The Venomclasp my shadow had tackled was already pushing itself back up.

I didn't have time.

A memory surged unbidden—steel ringing against steel, the brutal imbalance of my fight with the knight. How one-sided it had been. How utterly outmatched I'd felt.

And then the realization struck.

My Knight.

I reached inward, past the pain, past the exhaustion, and called to it through my soul.

The response hurt.

It felt like something was being torn loose inside me as the Echo emerged, interposing itself just in time to block an incoming strike meant for my head. The Venomclasp's pincer slammed into the knight's blade with a force that would've crushed me.

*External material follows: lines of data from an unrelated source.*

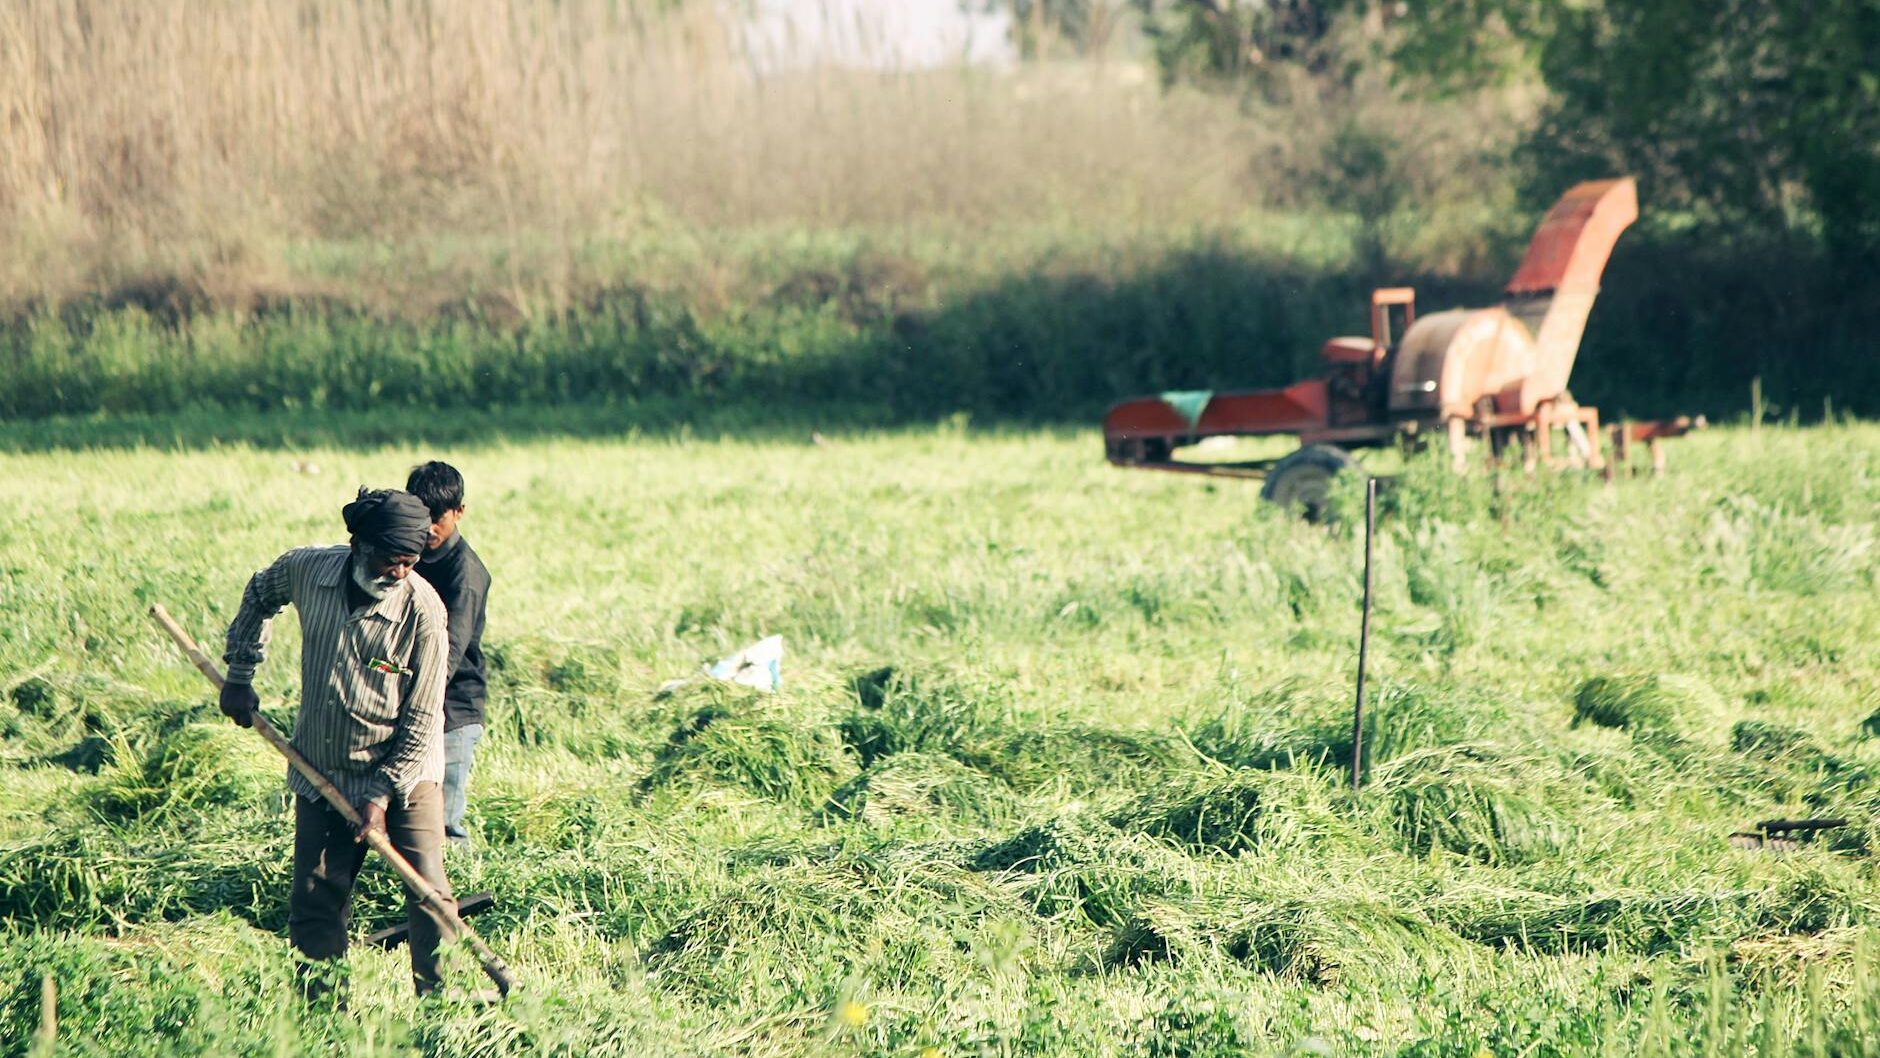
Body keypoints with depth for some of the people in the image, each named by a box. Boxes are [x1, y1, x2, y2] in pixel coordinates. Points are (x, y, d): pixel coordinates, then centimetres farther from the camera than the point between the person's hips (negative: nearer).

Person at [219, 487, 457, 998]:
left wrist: (383, 793, -18)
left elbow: (421, 722, -15)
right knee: (315, 899, 6)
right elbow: (259, 596, 15)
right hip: (321, 776, 3)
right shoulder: (306, 570, -11)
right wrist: (240, 674, 12)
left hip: (404, 774, -3)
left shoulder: (422, 612, -21)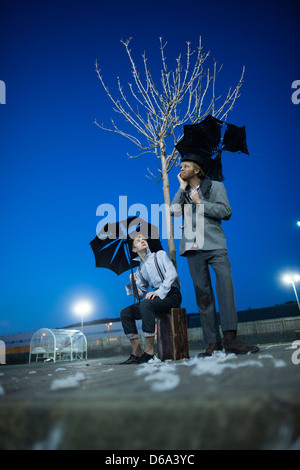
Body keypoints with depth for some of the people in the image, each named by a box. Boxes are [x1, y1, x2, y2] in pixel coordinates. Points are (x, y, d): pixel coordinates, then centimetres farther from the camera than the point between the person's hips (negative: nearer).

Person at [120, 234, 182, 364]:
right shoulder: (139, 269, 19)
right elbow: (141, 295, 16)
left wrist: (159, 292, -22)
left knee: (145, 304, -35)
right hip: (157, 296, 7)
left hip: (171, 294, -6)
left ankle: (149, 352, -29)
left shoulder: (160, 255, 5)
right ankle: (136, 352, -5)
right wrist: (133, 284, -4)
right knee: (125, 313, -5)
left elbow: (172, 273, -12)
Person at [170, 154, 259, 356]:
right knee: (203, 294, 0)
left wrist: (200, 202, -2)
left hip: (214, 244, -3)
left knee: (225, 285, -16)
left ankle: (230, 338, -14)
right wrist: (183, 188, 3)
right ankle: (213, 343, 2)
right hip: (192, 247, 3)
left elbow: (225, 211, -3)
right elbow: (174, 211, 2)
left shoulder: (215, 186, 11)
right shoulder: (183, 193, 21)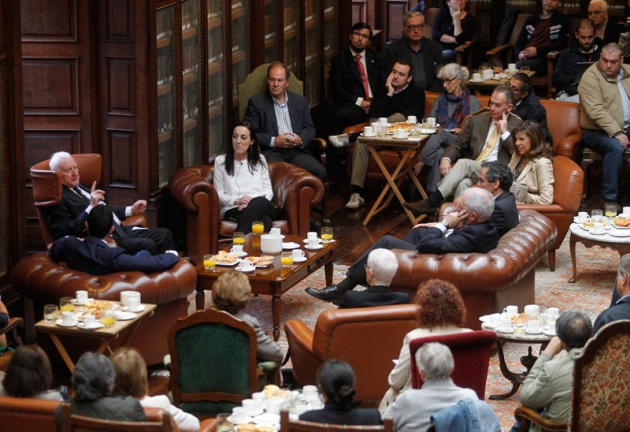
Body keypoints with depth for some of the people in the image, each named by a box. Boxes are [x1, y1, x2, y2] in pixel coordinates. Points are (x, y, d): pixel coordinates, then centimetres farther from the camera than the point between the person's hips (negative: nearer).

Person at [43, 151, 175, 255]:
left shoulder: (79, 188, 20)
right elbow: (67, 232, -20)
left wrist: (131, 210, 22)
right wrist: (91, 207, -25)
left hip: (119, 230, 10)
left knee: (164, 234, -2)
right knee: (147, 245, -27)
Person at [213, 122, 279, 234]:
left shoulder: (259, 160, 22)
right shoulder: (221, 161, 16)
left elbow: (268, 191, 15)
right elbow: (218, 194, 10)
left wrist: (253, 201, -7)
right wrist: (236, 201, -11)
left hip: (262, 205, 2)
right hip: (233, 210, -2)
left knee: (261, 202, -42)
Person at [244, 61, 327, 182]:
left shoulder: (300, 101, 19)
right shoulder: (256, 103, 8)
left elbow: (310, 128, 19)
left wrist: (301, 139, -4)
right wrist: (274, 141, -11)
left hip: (297, 151, 4)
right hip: (271, 152, -4)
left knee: (320, 171, -24)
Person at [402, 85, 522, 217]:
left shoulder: (517, 126, 8)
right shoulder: (476, 121, 20)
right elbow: (458, 145, 18)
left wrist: (505, 133, -7)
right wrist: (446, 158, -4)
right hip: (472, 172, 4)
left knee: (463, 163, -31)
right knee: (463, 184, -34)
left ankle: (431, 202, -38)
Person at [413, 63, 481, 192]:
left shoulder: (472, 101, 11)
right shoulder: (441, 99, 25)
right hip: (439, 144, 3)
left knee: (440, 134, -38)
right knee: (437, 154, -37)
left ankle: (418, 166, -43)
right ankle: (433, 193, -45)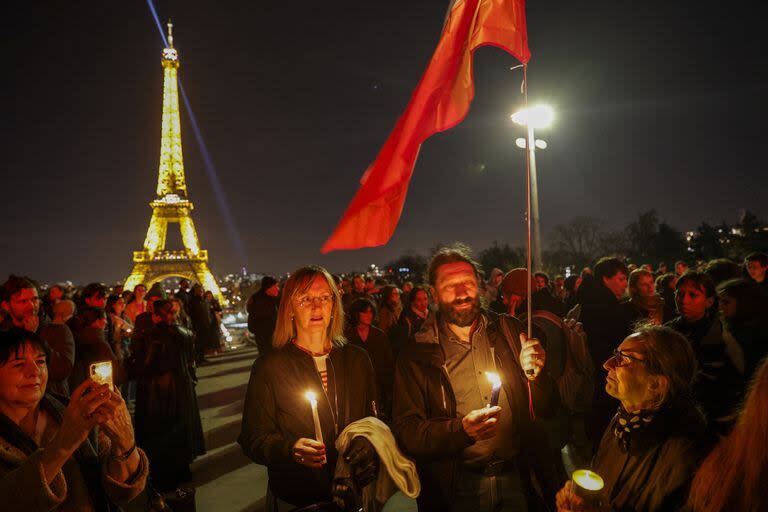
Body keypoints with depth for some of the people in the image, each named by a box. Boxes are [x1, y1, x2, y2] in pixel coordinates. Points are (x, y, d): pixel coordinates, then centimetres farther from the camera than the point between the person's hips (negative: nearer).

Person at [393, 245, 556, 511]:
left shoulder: (508, 330, -1)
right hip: (459, 488, -2)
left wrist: (536, 375, -18)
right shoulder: (416, 355, -8)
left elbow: (548, 409, 3)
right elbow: (406, 431, -11)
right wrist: (461, 429, -27)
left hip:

"Help her," I commanded through clenched teeth. "Get her a clean strike. Then come back and take over here."

The knight didn't hesitate.

It turned and charged, steel flashing as it moved to Sare's side.

I was alone again.

That was fine.

I just had to last.

The Venomclasp lunged.

I rolled, barely clearing the swipe as the pincer carved sparks from the bone where my head had been a heartbeat earlier. I couldn't block—not anymore. Every impact sent shockwaves through my already-weakened body, threatening to drop me where I stood.

I was slower.

Weaker.

Which meant I couldn't afford mistakes.

Every movement had to be perfect. Every breath timed. Every dodge instinctual.

I steadied myself as the creature turned to face me again, Midnight held low, my muscles screaming in protest.

Just stall, I told myself.

Just don't die.

Thunder roared overhead, and the Venomclasp struck again.